The Police returned to the stage on their reunion tour for the first time in over twenty years and we were fortunate enough to catch them both nights in Dallas. Playing to a sold out crowd in American Airlines Center, they offered songs from their entire catalog with a pretty comprehensive set list. The band was energetic, played well and Sting is still managing to hit the high notes (evenon Roxanne) without any serious difficulty. The songs mostly featured slight to large modifications in key, tempo, improvisation or a combination of the three. In most cases the songs stayed true enough to the original to please the purists and I found myself liking them more on the second night.
There a few exceptions where I think the original flavor of the song was lost, especially in a song like De Do Do Do where Andy changed the chorus guitar to more of a punkish barre chord version and I really preferred it the original way. Kinda took the Andy out of that song in my opinion. The band stretched out and let Andy take fairly frequent solos and Sting engaged the crowd in the standard call/response he is known for. It may be subjective, but I really think the second night crowd was more energetic as well as knowledgable (it may have been the difference of 1st tier seats the first night compared to 17th row floor on the second as well). The view on the second night was definitely better in our case. We were close enough to see facial expressions and what the fingers on the instruments were doing.
The band stuck to the reliables in the equipment area with Sting playing his old Fender Precision (it may have been a re-issue), Andy playing a red Stratocaster (swapped out once with an identical model that was capoed on the 2nd fret), and Stewart had his typical full complement of Tama drums and additional percussion on a riser in the back. Andy had a very geometric appearing set of Mesa Boogies in a mixture of rectangular and square cabinets that appeared custom designed just to allow them to make an interesting stack configuration, otherwise I can't really say what the logic may have been. The same went for Sting and his Ampeg amps. Looked cool, anyway.

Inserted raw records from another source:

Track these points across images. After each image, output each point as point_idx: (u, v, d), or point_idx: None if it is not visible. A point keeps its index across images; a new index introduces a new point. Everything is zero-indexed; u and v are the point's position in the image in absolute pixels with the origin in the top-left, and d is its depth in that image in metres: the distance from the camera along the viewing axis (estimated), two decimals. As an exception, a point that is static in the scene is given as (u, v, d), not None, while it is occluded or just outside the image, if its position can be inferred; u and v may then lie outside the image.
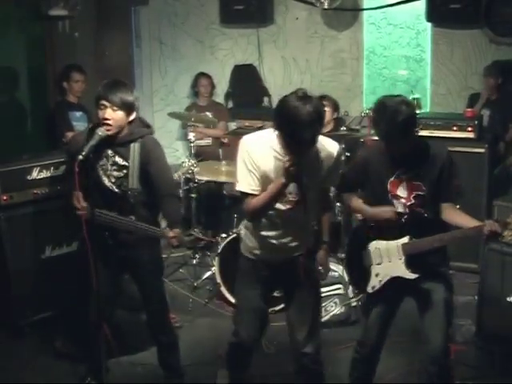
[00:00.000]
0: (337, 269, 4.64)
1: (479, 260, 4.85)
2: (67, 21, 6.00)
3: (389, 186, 3.12)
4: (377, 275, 3.20)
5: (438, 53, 6.45)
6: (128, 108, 3.30)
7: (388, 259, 3.17)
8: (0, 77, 5.64)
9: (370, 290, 3.24)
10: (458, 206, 3.18)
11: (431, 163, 3.07)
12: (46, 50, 5.98)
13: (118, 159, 3.35)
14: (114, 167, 3.36)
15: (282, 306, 4.59)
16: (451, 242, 3.12)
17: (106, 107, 3.25)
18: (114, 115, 3.25)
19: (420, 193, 3.08)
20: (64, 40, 6.03)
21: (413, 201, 3.09)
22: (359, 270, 3.28)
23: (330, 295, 4.54)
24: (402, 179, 3.10)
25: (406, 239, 3.12)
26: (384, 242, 3.18)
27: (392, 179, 3.11)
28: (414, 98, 6.31)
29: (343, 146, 5.11)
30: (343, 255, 4.92)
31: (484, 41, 6.23)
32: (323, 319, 4.46)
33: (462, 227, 3.07)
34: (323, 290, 4.54)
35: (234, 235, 4.64)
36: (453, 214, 3.11)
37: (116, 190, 3.37)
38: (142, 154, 3.34)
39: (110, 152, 3.35)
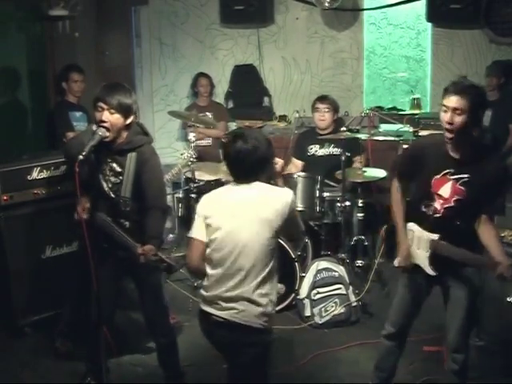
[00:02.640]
0: (337, 269, 4.64)
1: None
2: (67, 21, 5.99)
3: (433, 183, 3.09)
4: None
5: (438, 53, 6.46)
6: (125, 111, 3.28)
7: (417, 246, 3.20)
8: (0, 77, 5.63)
9: (396, 264, 3.27)
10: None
11: (479, 173, 3.00)
12: (46, 50, 5.97)
13: (114, 166, 3.36)
14: (112, 173, 3.37)
15: (281, 306, 4.62)
16: (471, 263, 3.10)
17: (103, 109, 3.25)
18: (110, 118, 3.24)
19: (461, 198, 3.03)
20: (64, 40, 6.02)
21: (452, 204, 3.06)
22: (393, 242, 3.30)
23: (331, 295, 4.54)
24: (448, 179, 3.06)
25: (435, 236, 3.12)
26: (419, 229, 3.19)
27: (438, 177, 3.08)
28: (414, 98, 6.35)
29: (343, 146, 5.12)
30: (343, 255, 4.95)
31: (484, 41, 6.24)
32: (323, 319, 4.48)
33: (486, 248, 3.05)
34: (323, 289, 4.56)
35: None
36: (485, 232, 3.06)
37: (112, 196, 3.39)
38: (137, 163, 3.33)
39: (108, 158, 3.37)
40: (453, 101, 2.91)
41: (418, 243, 3.20)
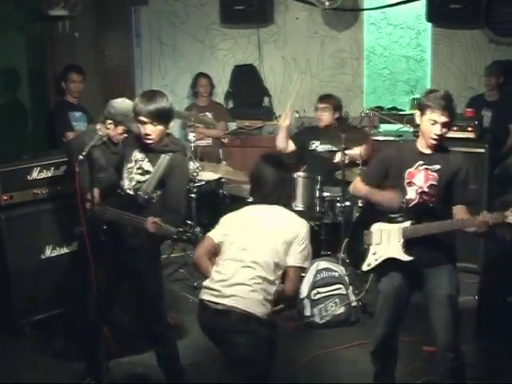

The show featured a fairly sparse stage setup with the only enhancements being a set of stairs that encircled the entire back half of the stage and allowed the players to walk up behind the drum kit and interact with the seats behind the stage (yes, those were sold out too). On the video side they had three very large screens up near the ceiling in the front, one on each side and one in the back so that everyone had a decent view of the band no matter where they were seated. Below the screens was a sort of colored display board like you see in sporting events that was used to display various mood centric and album related color schemes. That along with a modest lighting scheme added to the overall ambiance very well. The video screens mostly showed the players but occasionally featured song specific videos like for Invisible Sun. They updated the context of this song by showing what appeared to be mostly Iraqi children. Funny how the song is still very applicable today, over twenty years later. Not to mention Driven to Tears.
Note on these pictures: I didn't try taking a camera in so I have copied these from other users on Flickr. Most of them are actually from the the two Dallas shows.
- Message in a Bottle
- Synchronicity 2
- Walking on the Moon
- Voices in my Head (short intro)
- When the World is Running Down
- Don't Stand so Close to Me
- Driven to Tears
- The Bed's Too Big Without You
- Truth Hits Everybody
- Every Little Thing She Does is Magic
- Wrapped Around Your Finger
- De Do Do Do De Da Da Da
- Invisible Sun
- Walking in Your Footsteps
- Can't Stand Losing You
- King of Pain
- So Lonely
- Every Breath You Take
- Next to You
We really liked the opening band, Fiction Plane. They were enjoyable the first night and even better the second since we were a little more familiar with their tunes. Featuring a similar setup to the Police (Trio with the bassist as singer) they are clearly influenced by groups like U2 and the Police with a healthy dose of reggae in the beat. I found out later that the singer/bassist is actually Sting's son (wonder if they would have gotten the gig otherwise?) who actually follows in his dad's footsteps fairly well. His vocal range is a bit lower than Sting's but otherwise pretty similar in all respects. I liked them well enough that I have bought their album "Left Side of the Brain" and I really like it.